* **Latihan 1**: Menurut teks tentang jaksa Regina Olga Boru Manik, berapa perkara yang sudah ia selesaikan secara restorative justice selama dua tahun bertugas di Kejaksaan Negeri Sarolangun?

Nama jaksa Regina Olga Boru Manik kini mulai dikenal luas di kalangan masyarakat Kabupaten Sarolangun, Provinsi Jambi. Regina, yang kini menjabat sebagai Kasubsi Pra Penuntutan Pidana Umum, dikenal sebagai jaksa yang kerap menyelesaikan perkara dengan berdasarkan keadilan restoratif (restorative justice).
Selama dua tahun bertugas di Kejaksaan Negeri Sarolangun, setidaknya tujuh perkara dapat diselesaikan secara restorative justice oleh Regina. Dia juga menjadi jaksa muda yang kini diharapkan masyarakat Sarolangun lantaran mewakili para jaksa fasilitator dari Provinsi Jambi untuk meraih Adhyaksa Award 2024.
Adhyaksa Awards 2024 adalah program penghargaan jaksa-jaksa berprestasi tingkat nasional. Acara ini merupakan kerja sama antara Kejaksaan Republik Indonesia dan detikcom. Malam puncak Adhyaksa Awards 2024 rencananya akan digelar pada Jumat, 5 Juli 2024, di Jakarta.
Upaya restorative justice terbaru yang dilakukan Regina adalah terhadap kasus pencurian buah sawit yang dilakukan tersangka Anggun Wibowo. Regina mengambil langkah restorative justice atas kasus itu karena mempertimbangkan rasa keadilan dan rasa kemanusiaan.

* **Latihan 2**: Pada catatan, tulis ulang baris-baris antara baris yang memuat "exchange timestamps (exchange_timestamps_thread)" dan baris yang memuat "# Testing Your Code", inklusif. Ganti "neighbor" dengan "peer" dan jangan ubah bagian lainnya.

* **Daftar Catatan**:

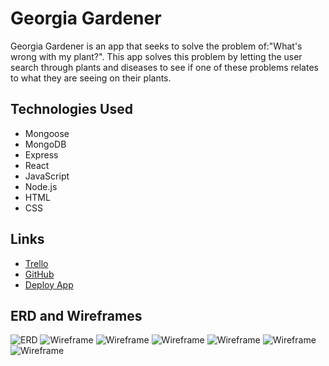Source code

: # Georgia Gardener

Georgia Gardener is an app that seeks to solve the problem of:"What's wrong with my plant?". This app solves this problem by letting the user search through plants and diseases to see if one of these problems relates to what they are seeing on their plants.

## Technologies Used

- Mongoose
- MongoDB
- Express
- React
- JavaScript
- Node.js
- HTML
- CSS

## Links

- [Trello](https://trello.com/b/5KaxDVNO/georgia-gardener)
- [GitHub](https://github.com/armoneyj210/georgia-gardener)
- [Deploy App]('https://calm-bastion-43113.herokuapp.com/')

## ERD and Wireframes

![ERD](https://i.imgur.com/cu3ap1c.jpg)
![Wireframe](https://i.imgur.com/4V9yqWO.png)
![Wireframe](https://i.imgur.com/gO03AMo.png)
![Wireframe](https://i.imgur.com/jRG3B1Z.png)
![Wireframe](https://i.imgur.com/2mn8TyE.png)
![Wireframe](https://i.imgur.com/mi4H3XJ.png)
![Wireframe](https://i.imgur.com/B84nss7.png)
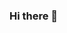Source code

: ### Hi there 👋

<!--
**ChoiHyeongu/ChoiHyeongu** is a ✨ _special_ ✨ repository because its `README.md` (this file) appears on your GitHub profile.
-->
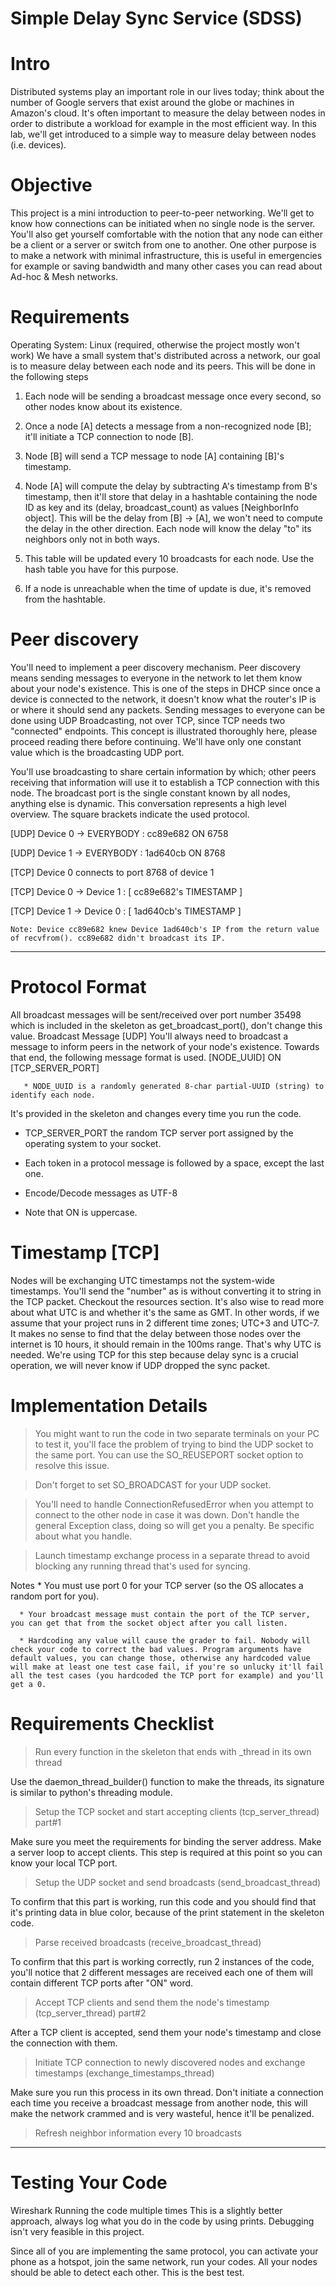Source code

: # Simple Delay Sync Service (SDSS)

# Intro 

Distributed systems play an important role in our lives today; think about the number of Google servers that exist around the globe or machines in Amazon's cloud. It's often important to measure the delay between nodes in order to distribute a workload for example in the most efficient way. In this lab, we'll get introduced to a simple way to measure delay between nodes (i.e. devices).

# Objective 

This project is a mini introduction to peer-to-peer networking. We'll get to know how connections can be initiated when no single node is the server.
You'll also get yourself comfortable with the notion that any node can either be a client or a server or switch from one to another. 
One other purpose is to make a network with minimal infrastructure, this is useful in emergencies for example or saving bandwidth and many other cases you can read about Ad-hoc & Mesh networks.

# Requirements

Operating System: Linux (required, otherwise the project mostly won't work)
We have a small system that's distributed across a network, our goal is to measure delay between each node and its peers. This will be done in the following steps

   1. Each node will be sending a broadcast message once every second, so other nodes know about its existence.
   
   2. Once a node [A] detects a message from a non-recognized node [B]; it'll initiate a TCP connection to node [B].
   
   3. Node [B] will send a TCP message to node [A] containing [B]'s timestamp.
   
   4. Node [A] will compute the delay by subtracting A's timestamp from B's timestamp, then it'll store that delay in a hashtable containing the node ID as key and its (delay, broadcast_count) as values [NeighborInfo object]. This will be the delay from [B] -> [A], we won't need to compute the delay in the other direction. Each node will know the delay "to" its neighbors only not in both ways.
   
   5. This table will be updated every 10 broadcasts for each node. Use the hash table you have for this purpose.
   
   6. If a node is unreachable when the time of update is due, it's removed from the hashtable.
   
# Peer discovery

You'll need to implement a peer discovery mechanism. Peer discovery means sending messages to everyone in the network to let them know about your node's existence. This is one of the steps in DHCP since once a device is connected to the network, it doesn't know what the router's IP is or where it should send any packets.
Sending messages to everyone can be done using UDP Broadcasting, not over TCP, since TCP needs two "connected" endpoints. This concept is illustrated thoroughly here, please proceed reading there before continuing. We'll have only one constant value which is the broadcasting UDP port.


You'll use broadcasting to share certain information by which; other peers receiving that information will use it to establish a TCP connection with this node. The broadcast port is the single constant known by all nodes, anything else is dynamic.
This conversation represents a high level overview. The square brackets indicate the used protocol.


[UDP] Device 0 -> EVERYBODY : cc89e682 ON 6758

[UDP] Device 1 -> EVERYBODY  : 1ad640cb ON 8768


[TCP] Device 0 connects to port 8768 of device 1

[TCP] Device 0 -> Device 1  : [ cc89e682's TIMESTAMP ]

[TCP] Device 1 -> Device 0  : [ 1ad640cb's TIMESTAMP ]


	Note: Device cc89e682 knew Device 1ad640cb's IP from the return value of recvfrom(). cc89e682 didn't broadcast its IP.
________________

# Protocol Format

All broadcast messages will be sent/received over port number 35498 which is included in the skeleton as get_broadcast_port(), don't change this value.
Broadcast Message [UDP]
You'll always need to broadcast a message to inform peers in the network of your node's existence. Towards that end, the following message format is used.
[NODE_UUID] ON [TCP_SERVER_PORT]

	   * NODE_UUID is a randomly generated 8-char partial-UUID (string) to identify each node. 
     
It's provided in the skeleton and changes every time you run the code.

   * TCP_SERVER_PORT the random TCP server port assigned by the operating system to your socket.
   
   * Each token in a protocol message is followed by a space, except the last one. 
   
   * Encode/Decode messages as UTF-8
   
   * Note that ON is uppercase.
   
# Timestamp [TCP]

Nodes will be exchanging UTC timestamps not the system-wide timestamps. You'll send the "number" as is without converting it to string in the TCP packet. Checkout the resources section. It's also wise to read more about what UTC is and whether it's the same as GMT.
In other words, if we assume that your project runs in 2 different time zones; UTC+3 and UTC-7. It makes no sense to find that the delay between those nodes over the internet is 10 hours, it should remain in the 100ms range. That's why UTC is needed.
We're using TCP for this step because delay sync is a crucial operation, we will never know if UDP dropped the sync packet.

# Implementation Details

> You might want to run the code in two separate terminals on your PC to test it, you'll face the problem of trying to bind the UDP socket to the same port. You can use the SO_REUSEPORT socket option to resolve this issue. 

> Don't forget to set SO_BROADCAST for your UDP socket.

> You'll need to handle ConnectionRefusedError when you attempt to connect to the other node in case it was down. Don't handle the general Exception class, doing so will get you a penalty. Be specific about what you handle.

> Launch timestamp exchange process in a separate thread to avoid blocking any running thread that's used for syncing.

Notes
      * You must use port 0 for your TCP server (so the OS allocates a random port for you). 
      
      * Your broadcast message must contain the port of the TCP server, you can get that from the socket object after you call listen.
      
      * Hardcoding any value will cause the grader to fail. Nobody will check your code to correct the bad values. Program arguments have default values, you can change those, otherwise any hardcoded value will make at least one test case fail, if you're so unlucky it'll fail all the test cases (you hardcoded the TCP port for example) and you'll get a 0.

# Requirements Checklist

> Run every function in the skeleton that ends with _thread in its own thread

Use the daemon_thread_builder() function to make the threads, its signature is similar to python's threading module.


> Setup the TCP socket and start accepting clients (tcp_server_thread) part#1

Make sure you meet the requirements for binding the server address. Make a server loop to accept clients. This step is required at this point so you can know your local TCP port.


> Setup the UDP socket and send broadcasts (send_broadcast_thread)

To confirm that this part is working, run this code and you should find that it's printing data in blue color, because of the print statement in the skeleton code.


> Parse received broadcasts (receive_broadcast_thread)

To confirm that this part is working correctly, run 2 instances of the code, you'll notice that 2 different messages are received each one of them will contain different TCP ports after "ON" word.


> Accept TCP clients and send them the node's timestamp (tcp_server_thread) part#2

After a TCP client is accepted, send them your node's timestamp and close the connection with them.


> Initiate TCP connection to newly discovered nodes and exchange timestamps (exchange_timestamps_thread)

Make sure you run this process in its own thread. Don't initiate a connection each time you receive a broadcast message from another node, this will make the network crammed and is very wasteful, hence it'll be penalized.


> Refresh neighbor information every 10 broadcasts
________________

# Testing Your Code 

Wireshark
Running the code multiple times
This is a slightly better approach, always log what you do in the code by using prints. Debugging isn't very feasible in this project.

Since all of you are implementing the same protocol, you can activate your phone as a hotspot, join the same network, run your codes. All your nodes should be able to detect each other. This is the best test.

* **Jawaban 1**: Setidaknya tujuh perkara.

* **Jawaban 2**:
> Initiate TCP connection to newly discovered nodes and exchange timestamps (exchange_timestamps_thread)

Make sure you run this process in its own thread. Don't initiate a connection each time you receive a broadcast message from another node, this will make the network crammed and is very wasteful, hence it'll be penalized.


> Refresh peer information every 10 broadcasts
________________

# Testing Your Code 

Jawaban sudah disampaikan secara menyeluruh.